A separate living room for colder months, smaller and more intimate in scale with a feature fireplace crafted from locally sourced brick, the chimney rises through the home anchoring the house. Architecturally drawing upon local vernacular forms and materiality for inspiration, adopting an asymmetric pitched shingle roof wrapping down the northern face. The shingles are a reference to Arts and Crafts buildings locally, a lighter, textured finish that mellows. The entrance on the approach appears restrained, maintaining privacy, contrasting with the expressive and open south façade. Inside, double-height spaces are lined with limed Douglas Fir, exaggerating the feeling of light and reflective of the exterior.
Large windows located on the south create a fluid relationship with outside, flooding the interior with daylight. Bedrooms are located on the first floor either end of the house, separated by a bridge that doubles as a study. A balcony extends the full width, the form extrudes the house, emphasizing the horizontal also providing solar shading. Planters are incorporated its length, further connectivity to the landscape. An important requirement in the brief was for a ‘secret place’, somewhere where the clients could hide and relax in. On the first floor, a snug has been created, with a day bed and large picture windows to allow the owners to relax and enjoy the ever-changing views throughout the year.
Arranged to maximize the site and passive solar gain, the timber frame structure minimizes environmental impact reducing the embodied carbon of construction materials. Large overhangs provide solar control with, openings distributed to maximize natural cross ventilation. The client was extremely hands-on in their approach, getting involved in all aspects of the build including putting up the internal cladding and learning how to polish the concrete flooring. The landscaping, around the house and on the balcony, was also created by the client.

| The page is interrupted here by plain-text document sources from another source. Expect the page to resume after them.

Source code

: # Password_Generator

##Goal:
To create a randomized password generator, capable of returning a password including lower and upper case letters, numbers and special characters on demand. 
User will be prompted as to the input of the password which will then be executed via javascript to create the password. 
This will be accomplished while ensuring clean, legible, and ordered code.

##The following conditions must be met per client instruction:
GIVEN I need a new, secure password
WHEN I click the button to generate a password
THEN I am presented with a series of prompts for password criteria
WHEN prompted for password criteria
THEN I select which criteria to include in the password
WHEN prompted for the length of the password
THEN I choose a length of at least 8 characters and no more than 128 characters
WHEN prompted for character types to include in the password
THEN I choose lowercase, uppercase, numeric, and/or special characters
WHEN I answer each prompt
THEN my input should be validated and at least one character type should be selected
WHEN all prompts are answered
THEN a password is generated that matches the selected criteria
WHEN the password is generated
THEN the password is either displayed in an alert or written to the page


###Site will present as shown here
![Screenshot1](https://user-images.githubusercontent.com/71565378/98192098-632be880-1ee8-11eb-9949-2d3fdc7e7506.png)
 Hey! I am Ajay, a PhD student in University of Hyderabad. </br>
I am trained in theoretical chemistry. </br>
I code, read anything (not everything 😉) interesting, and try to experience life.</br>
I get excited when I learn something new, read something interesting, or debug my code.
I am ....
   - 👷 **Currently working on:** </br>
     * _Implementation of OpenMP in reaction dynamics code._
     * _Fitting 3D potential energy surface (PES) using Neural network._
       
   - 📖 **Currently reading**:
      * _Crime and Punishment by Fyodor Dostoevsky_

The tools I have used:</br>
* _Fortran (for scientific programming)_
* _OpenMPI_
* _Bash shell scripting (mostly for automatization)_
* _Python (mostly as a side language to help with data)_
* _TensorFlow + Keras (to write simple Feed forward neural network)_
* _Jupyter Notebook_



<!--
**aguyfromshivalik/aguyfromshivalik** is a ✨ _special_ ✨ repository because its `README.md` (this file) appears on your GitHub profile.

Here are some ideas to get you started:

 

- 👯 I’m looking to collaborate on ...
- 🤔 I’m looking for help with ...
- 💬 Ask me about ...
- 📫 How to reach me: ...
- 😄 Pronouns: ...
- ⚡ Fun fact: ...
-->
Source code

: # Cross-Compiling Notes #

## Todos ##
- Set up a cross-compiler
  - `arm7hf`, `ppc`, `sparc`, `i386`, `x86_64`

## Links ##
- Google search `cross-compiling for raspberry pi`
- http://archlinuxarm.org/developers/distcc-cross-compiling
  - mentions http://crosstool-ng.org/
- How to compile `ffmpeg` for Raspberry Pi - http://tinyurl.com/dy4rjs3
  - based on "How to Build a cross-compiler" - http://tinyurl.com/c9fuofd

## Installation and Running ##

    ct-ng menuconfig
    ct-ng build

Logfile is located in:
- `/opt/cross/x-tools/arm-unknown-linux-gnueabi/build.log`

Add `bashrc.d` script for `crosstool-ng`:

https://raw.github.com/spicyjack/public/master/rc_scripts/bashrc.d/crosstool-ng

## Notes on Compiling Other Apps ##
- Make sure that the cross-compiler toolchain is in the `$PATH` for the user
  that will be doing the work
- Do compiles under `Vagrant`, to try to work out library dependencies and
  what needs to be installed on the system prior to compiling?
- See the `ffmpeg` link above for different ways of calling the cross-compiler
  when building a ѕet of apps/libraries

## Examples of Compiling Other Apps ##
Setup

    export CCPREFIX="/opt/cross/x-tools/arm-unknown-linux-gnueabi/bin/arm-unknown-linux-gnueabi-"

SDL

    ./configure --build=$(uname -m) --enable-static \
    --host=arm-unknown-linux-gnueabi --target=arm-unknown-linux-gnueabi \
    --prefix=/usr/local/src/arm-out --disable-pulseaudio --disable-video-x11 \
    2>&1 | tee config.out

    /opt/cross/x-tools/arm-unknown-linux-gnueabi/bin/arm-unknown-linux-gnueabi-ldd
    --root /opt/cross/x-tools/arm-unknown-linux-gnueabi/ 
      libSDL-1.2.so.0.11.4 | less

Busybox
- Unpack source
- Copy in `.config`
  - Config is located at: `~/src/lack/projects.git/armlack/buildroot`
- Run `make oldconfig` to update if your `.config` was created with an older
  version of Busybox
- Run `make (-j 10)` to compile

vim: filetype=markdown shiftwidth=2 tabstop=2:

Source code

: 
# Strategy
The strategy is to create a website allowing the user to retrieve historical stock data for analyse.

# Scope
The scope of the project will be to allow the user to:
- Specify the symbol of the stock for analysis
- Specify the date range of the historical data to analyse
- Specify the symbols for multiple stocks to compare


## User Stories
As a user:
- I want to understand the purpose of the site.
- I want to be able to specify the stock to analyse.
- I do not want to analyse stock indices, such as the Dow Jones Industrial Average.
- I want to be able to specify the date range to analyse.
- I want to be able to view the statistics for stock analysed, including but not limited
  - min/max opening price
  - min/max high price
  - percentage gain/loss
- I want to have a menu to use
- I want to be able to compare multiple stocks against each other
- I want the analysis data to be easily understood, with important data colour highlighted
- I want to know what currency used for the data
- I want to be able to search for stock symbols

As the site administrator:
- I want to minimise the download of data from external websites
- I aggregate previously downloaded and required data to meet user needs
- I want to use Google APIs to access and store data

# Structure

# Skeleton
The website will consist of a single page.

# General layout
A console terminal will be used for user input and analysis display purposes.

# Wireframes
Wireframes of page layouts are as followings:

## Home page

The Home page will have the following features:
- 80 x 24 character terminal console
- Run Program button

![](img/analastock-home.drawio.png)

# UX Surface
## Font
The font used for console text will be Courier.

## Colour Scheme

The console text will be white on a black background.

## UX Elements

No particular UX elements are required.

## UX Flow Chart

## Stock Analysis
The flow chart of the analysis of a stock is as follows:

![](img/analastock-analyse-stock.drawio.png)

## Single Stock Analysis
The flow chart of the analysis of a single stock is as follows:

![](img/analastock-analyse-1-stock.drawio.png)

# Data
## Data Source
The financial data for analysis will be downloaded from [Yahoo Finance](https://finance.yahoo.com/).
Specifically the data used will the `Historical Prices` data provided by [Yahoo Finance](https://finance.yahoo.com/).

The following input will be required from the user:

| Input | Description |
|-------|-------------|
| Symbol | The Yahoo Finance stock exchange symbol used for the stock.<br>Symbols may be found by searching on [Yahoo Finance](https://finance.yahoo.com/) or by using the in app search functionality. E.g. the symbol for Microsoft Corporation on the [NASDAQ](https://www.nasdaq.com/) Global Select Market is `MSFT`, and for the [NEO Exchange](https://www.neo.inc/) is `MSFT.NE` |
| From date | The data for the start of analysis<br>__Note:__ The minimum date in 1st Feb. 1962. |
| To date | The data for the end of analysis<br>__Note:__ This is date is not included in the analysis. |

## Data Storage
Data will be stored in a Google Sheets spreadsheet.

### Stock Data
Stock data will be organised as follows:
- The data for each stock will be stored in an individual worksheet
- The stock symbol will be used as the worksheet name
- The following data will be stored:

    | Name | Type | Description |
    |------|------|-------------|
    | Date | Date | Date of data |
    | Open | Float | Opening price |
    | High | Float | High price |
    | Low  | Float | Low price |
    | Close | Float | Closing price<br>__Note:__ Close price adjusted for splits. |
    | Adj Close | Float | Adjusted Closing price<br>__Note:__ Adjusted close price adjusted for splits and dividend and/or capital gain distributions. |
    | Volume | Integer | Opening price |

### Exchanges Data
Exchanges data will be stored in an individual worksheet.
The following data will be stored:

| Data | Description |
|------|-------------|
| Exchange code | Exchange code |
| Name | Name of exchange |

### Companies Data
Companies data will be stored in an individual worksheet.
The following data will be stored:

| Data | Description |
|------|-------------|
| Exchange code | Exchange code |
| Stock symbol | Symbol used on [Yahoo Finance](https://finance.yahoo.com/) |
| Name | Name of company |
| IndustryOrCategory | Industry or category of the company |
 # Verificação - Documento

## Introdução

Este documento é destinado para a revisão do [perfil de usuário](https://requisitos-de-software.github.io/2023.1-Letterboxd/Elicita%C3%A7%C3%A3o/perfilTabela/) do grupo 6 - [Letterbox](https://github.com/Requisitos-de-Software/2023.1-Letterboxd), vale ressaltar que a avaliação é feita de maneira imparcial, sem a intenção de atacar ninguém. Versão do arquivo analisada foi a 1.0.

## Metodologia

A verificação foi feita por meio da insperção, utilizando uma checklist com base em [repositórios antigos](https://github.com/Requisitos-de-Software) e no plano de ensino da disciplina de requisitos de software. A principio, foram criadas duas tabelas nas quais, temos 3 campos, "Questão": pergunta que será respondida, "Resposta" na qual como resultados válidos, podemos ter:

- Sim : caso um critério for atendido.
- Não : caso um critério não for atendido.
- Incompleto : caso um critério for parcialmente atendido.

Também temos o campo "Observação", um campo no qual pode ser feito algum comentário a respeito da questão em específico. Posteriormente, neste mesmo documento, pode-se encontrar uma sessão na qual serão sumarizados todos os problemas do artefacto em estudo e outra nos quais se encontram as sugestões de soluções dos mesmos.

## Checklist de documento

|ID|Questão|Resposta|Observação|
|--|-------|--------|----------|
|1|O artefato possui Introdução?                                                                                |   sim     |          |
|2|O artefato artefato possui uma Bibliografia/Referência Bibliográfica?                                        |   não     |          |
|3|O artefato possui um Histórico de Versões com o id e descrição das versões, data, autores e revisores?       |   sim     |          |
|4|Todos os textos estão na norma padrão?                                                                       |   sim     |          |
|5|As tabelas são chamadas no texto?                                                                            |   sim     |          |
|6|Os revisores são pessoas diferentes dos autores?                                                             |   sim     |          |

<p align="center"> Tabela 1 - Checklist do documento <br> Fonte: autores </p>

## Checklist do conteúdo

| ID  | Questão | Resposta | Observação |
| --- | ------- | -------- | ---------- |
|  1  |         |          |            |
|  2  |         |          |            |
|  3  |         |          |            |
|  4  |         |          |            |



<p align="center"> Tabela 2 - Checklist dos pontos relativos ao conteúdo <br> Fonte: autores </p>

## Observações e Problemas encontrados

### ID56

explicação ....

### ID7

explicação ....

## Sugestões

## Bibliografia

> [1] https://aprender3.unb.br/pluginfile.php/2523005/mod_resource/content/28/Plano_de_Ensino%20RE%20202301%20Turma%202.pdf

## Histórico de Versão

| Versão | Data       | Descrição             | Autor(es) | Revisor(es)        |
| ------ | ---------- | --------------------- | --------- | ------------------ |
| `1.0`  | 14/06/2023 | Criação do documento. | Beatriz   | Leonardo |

Connectivity to the landscape was also a key design driver, large windows located on the south elevation create a fluid relationship between inside and outside, offering spectacular views of the immediate planting by the house and the expansive views of the surrounding landscape. The first-floor balcony also incorporates a planted herb garden and a natural trellis of espalier Hornbeam along its length further enhances the connection to the landscape whilst also offering privacy for the bedrooms from walkers in the parkland beyond.